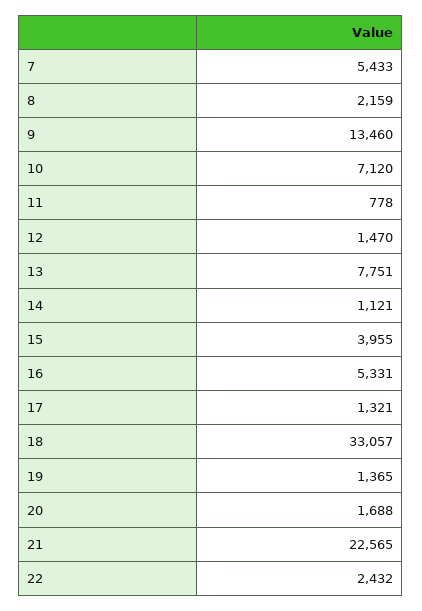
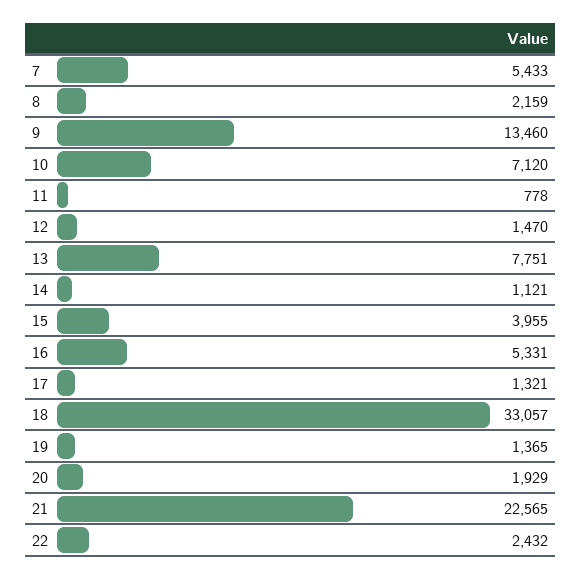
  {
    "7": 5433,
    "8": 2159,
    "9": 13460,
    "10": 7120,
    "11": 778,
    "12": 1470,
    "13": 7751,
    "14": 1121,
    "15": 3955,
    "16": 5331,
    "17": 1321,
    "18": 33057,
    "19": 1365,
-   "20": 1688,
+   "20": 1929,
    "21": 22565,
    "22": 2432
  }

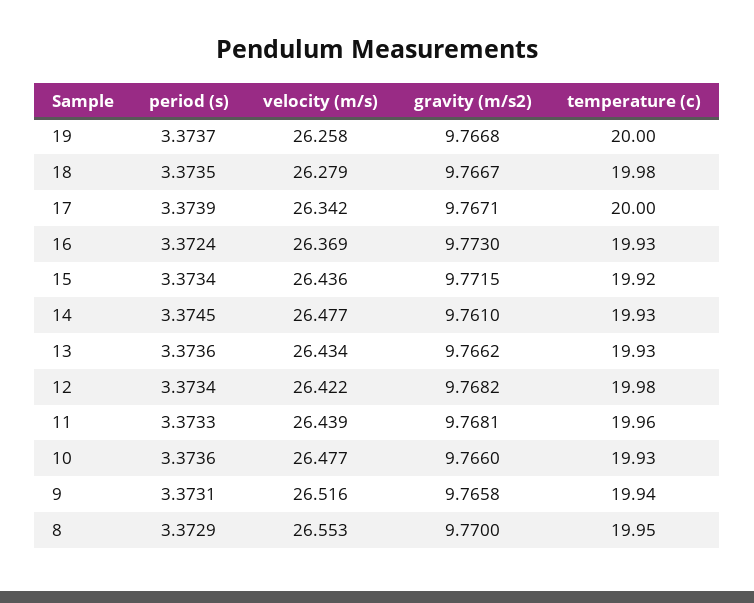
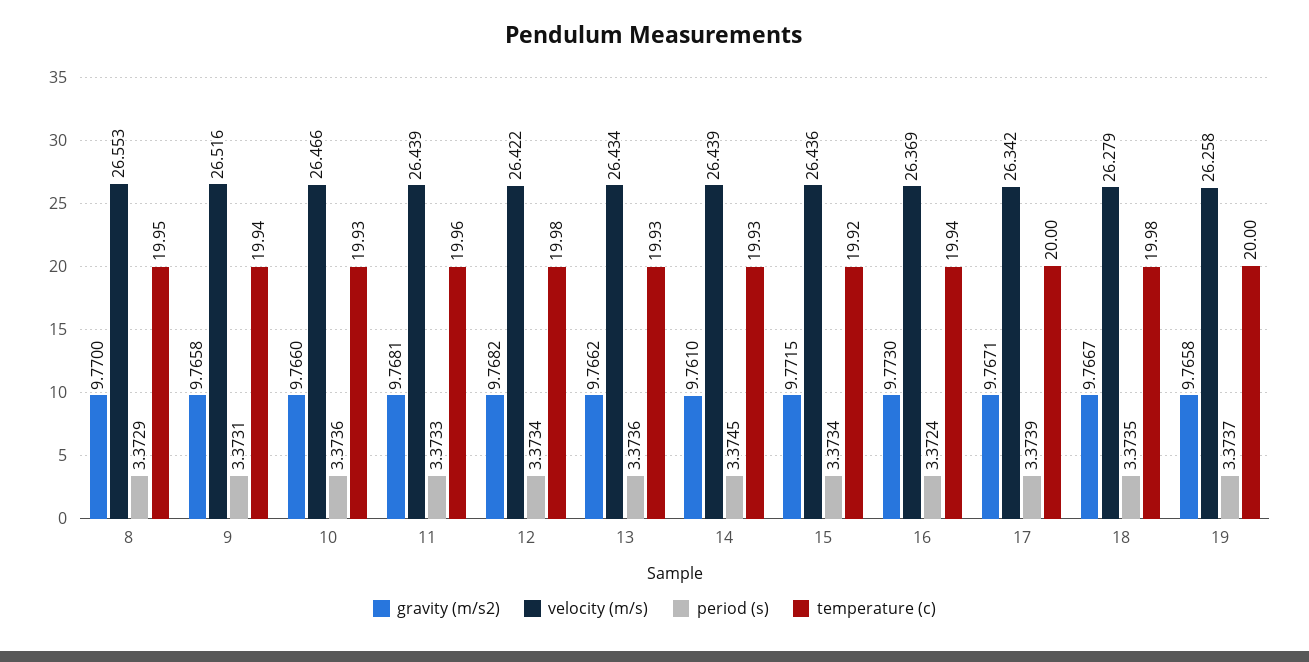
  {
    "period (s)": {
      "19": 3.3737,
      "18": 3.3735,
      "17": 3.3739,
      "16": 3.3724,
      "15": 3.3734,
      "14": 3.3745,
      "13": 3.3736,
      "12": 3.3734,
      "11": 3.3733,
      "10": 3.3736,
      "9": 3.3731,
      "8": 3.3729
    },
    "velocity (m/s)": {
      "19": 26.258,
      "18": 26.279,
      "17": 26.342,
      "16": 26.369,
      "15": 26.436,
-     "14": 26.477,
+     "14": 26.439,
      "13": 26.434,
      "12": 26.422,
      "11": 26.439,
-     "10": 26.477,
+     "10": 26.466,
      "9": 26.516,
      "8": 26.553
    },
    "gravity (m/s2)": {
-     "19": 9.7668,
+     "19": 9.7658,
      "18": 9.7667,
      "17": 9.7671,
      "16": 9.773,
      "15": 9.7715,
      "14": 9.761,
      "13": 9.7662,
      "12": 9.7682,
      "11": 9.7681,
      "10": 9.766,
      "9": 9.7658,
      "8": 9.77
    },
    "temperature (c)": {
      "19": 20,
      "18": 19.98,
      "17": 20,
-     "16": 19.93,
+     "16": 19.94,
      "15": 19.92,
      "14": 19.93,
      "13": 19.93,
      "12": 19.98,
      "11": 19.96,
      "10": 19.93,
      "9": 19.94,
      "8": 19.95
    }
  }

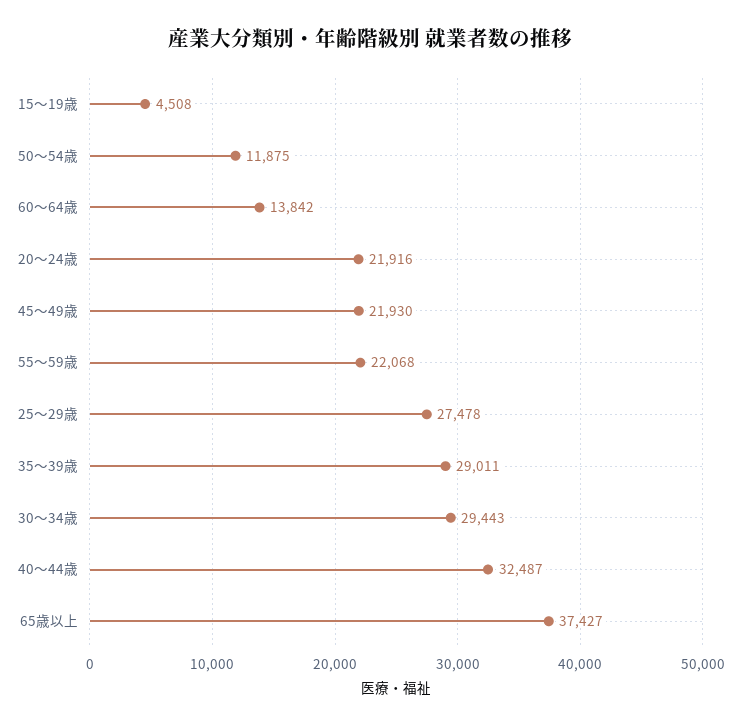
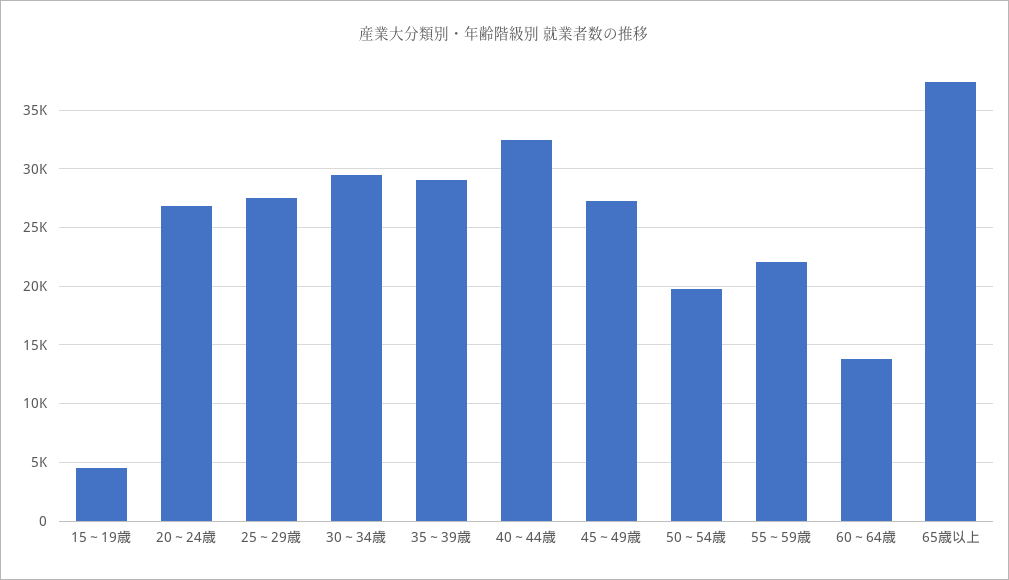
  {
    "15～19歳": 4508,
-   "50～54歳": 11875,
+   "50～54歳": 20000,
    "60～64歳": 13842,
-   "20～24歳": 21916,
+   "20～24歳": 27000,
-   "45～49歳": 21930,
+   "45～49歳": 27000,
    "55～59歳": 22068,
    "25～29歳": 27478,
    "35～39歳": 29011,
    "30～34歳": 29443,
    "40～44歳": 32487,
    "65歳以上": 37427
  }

^^^^^^^^^^^^^^^^

§ JOB ITEM:
Pictures do not belong in the copy. Reproduce the rest of the data exactly.

§ RESPONSE BOX:
  {
    "7": 5433,
    "8": 2159,
    "9": 13460,
    "10": 7120,
    "11": 778,
    "12": 1470,
    "13": 7751,
    "14": 1121,
    "15": 3955,
    "16": 5331,
    "17": 1321,
    "18": 33057,
    "19": 1365,
-   "20": 1688,
+   "20": 1929,
    "21": 22565,
    "22": 2432
  }

  {
    "period (s)": {
      "19": 3.3737,
      "18": 3.3735,
      "17": 3.3739,
      "16": 3.3724,
      "15": 3.3734,
      "14": 3.3745,
      "13": 3.3736,
      "12": 3.3734,
      "11": 3.3733,
      "10": 3.3736,
      "9": 3.3731,
      "8": 3.3729
    },
    "velocity (m/s)": {
      "19": 26.258,
      "18": 26.279,
      "17": 26.342,
      "16": 26.369,
      "15": 26.436,
-     "14": 26.477,
+     "14": 26.439,
      "13": 26.434,
      "12": 26.422,
      "11": 26.439,
-     "10": 26.477,
+     "10": 26.466,
      "9": 26.516,
      "8": 26.553
    },
    "gravity (m/s2)": {
-     "19": 9.7668,
+     "19": 9.7658,
      "18": 9.7667,
      "17": 9.7671,
      "16": 9.773,
      "15": 9.7715,
      "14": 9.761,
      "13": 9.7662,
      "12": 9.7682,
      "11": 9.7681,
      "10": 9.766,
      "9": 9.7658,
      "8": 9.77
    },
    "temperature (c)": {
      "19": 20,
      "18": 19.98,
      "17": 20,
-     "16": 19.93,
+     "16": 19.94,
      "15": 19.92,
      "14": 19.93,
      "13": 19.93,
      "12": 19.98,
      "11": 19.96,
      "10": 19.93,
      "9": 19.94,
      "8": 19.95
    }
  }

  {
    "15～19歳": 4508,
-   "50～54歳": 11875,
+   "50～54歳": 20000,
    "60～64歳": 13842,
-   "20～24歳": 21916,
+   "20～24歳": 27000,
-   "45～49歳": 21930,
+   "45～49歳": 27000,
    "55～59歳": 22068,
    "25～29歳": 27478,
    "35～39歳": 29011,
    "30～34歳": 29443,
    "40～44歳": 32487,
    "65歳以上": 37427
  }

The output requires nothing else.